Where does this road lead? Read on...
Three sisters and I went for a road trip the day before the "official" family reunion. We started the day with a "sisters breakfast" for those who arrived early. Judy (who lives near Lost River State Park), Mary, Theresa and I all arrived Thursday night. We had a leisurely breakfast, then Theresa said, "I want to go on a road trip. Who wants to go?"
"Where?" we asked.
"Dolly Sods," she said.
If you live in West Virginia you have probably heard of the Dolly Sods wilderness area. It's high atop a mountain, covered with spruce trees, rocks and...a bog. That's right. It's an alpine bog complete with plants usually found only in alpine settings. It is beautiful, wild, and well worth a little road trip.
So off we went. We only stopped at one yard sale along the way, a testament to our determination to see Dolly Sods. I was driving because I knew the way. I have to admit that the car went backwards almost as often as forwards, because we'd see a wild flower or an incredible view and we'd have to reverse to see it. Theresa had several good adrenaline rushes as she looked out her car window at the precipitous drop speeding by--backwards.
On the way up the mountain, we saw an intriguing little spot and stopped to investigate. There we found a wildflower I have read about but never seen--the painted trillium. It was beautiful, and there were many scattered around the bog.
There were other wildflowers here--they will be featured in another post this week.
We drove on and soon came to the gate leading into the wilderness area. Key word there--gate. Never in all my visits to Dolly Sods has that gate been closed. Other people were there, milling about--young people who had traveled from Pennsylvania to hike some of the trails and camp in the primitive campground.
We looked for a way around the gate. There was none. There was also no explanation as to why the gate was locked.
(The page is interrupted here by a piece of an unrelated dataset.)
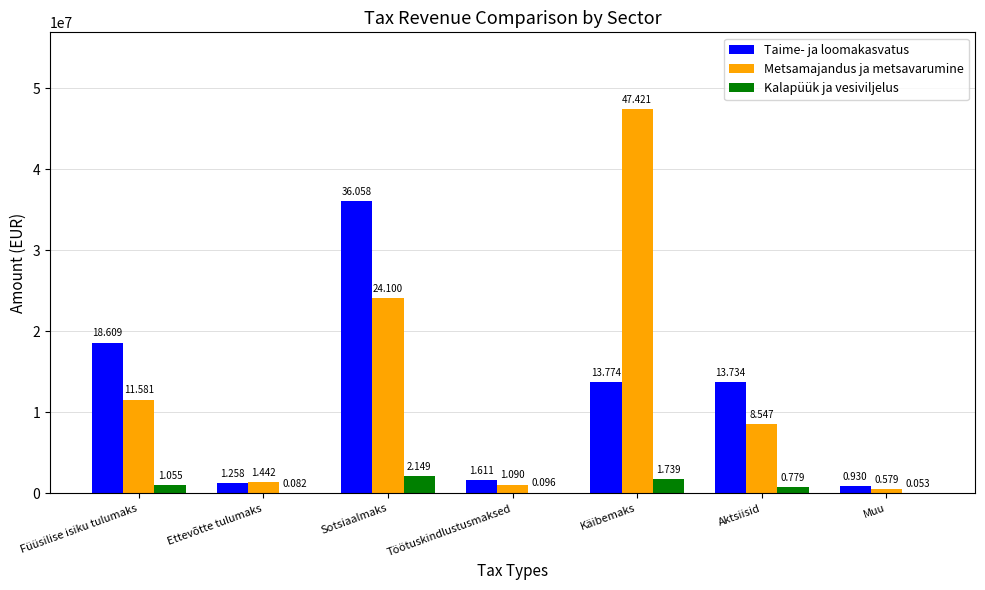

Rank the categories by Metsamajandus ja metsavarumine value from lowest to highest.

Muu, Töötuskindlustusmaksed, Ettevõtte tulumaks, Aktsiisid, Füüsilise isiku tulumaks, Sotsiaalmaks, Käibemaks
It was so frustrating. Theresa and Mary walked a little way along the road and discovered this: The wild bleeding hearts stretched under the evergreens as far back into the woods as we could see.
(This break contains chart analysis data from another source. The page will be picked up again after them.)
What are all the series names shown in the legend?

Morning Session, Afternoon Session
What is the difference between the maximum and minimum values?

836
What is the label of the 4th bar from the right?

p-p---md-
We looked and photographed and then realized that we had left all our purses in the car, with the doors unlocked--and the keys in the ignition. We hadn't planned to take a walk! Judy took a photo of me taking a photo of Mary and Theresa bending over a plant. I was careful not to take an unflattering "rear" shot, but from the look on her face, I'm not sure Judy was so kind!
All was well when we got back to the car. We headed back down the mountain and towards a gas station because the gas gauge was in an uncomfortable place for being so far from town. We stopped several times going down the mountain to take more photos--and met someone who will be featured in tomorrow's blog.
Try to get these three to be still and not get the giggles! Mary and Judy seem to be either holding Theresa upright or tickling her, but the truth is we were all laughing, at what I can't even remember. It was that kind of day.
It was a memorable trip, even with the disappointment of not actually being able to get into the wilderness area as we wanted. We can save that for next year, I guess. This year's photos were perhaps just a tease as to what we might actually see when we visit again.
(I have to say, however, that I don't understand the US Forest Service. There was no sign to say why the Dolly Sods road was closed. There is nothing on the website either--Theresa checked that before planning to go there, because we knew the road did close in winter for a while--but never this late in the Spring. There were at least 20 disappointed people when we were there--one group of 4 was from Harrogate, England and had driven from Shapherdstown, WV to hike in the area. Can you imagine how they felt? I am sure there is a good reason for the closure, but a simple sign would have made people at least understand the situation.)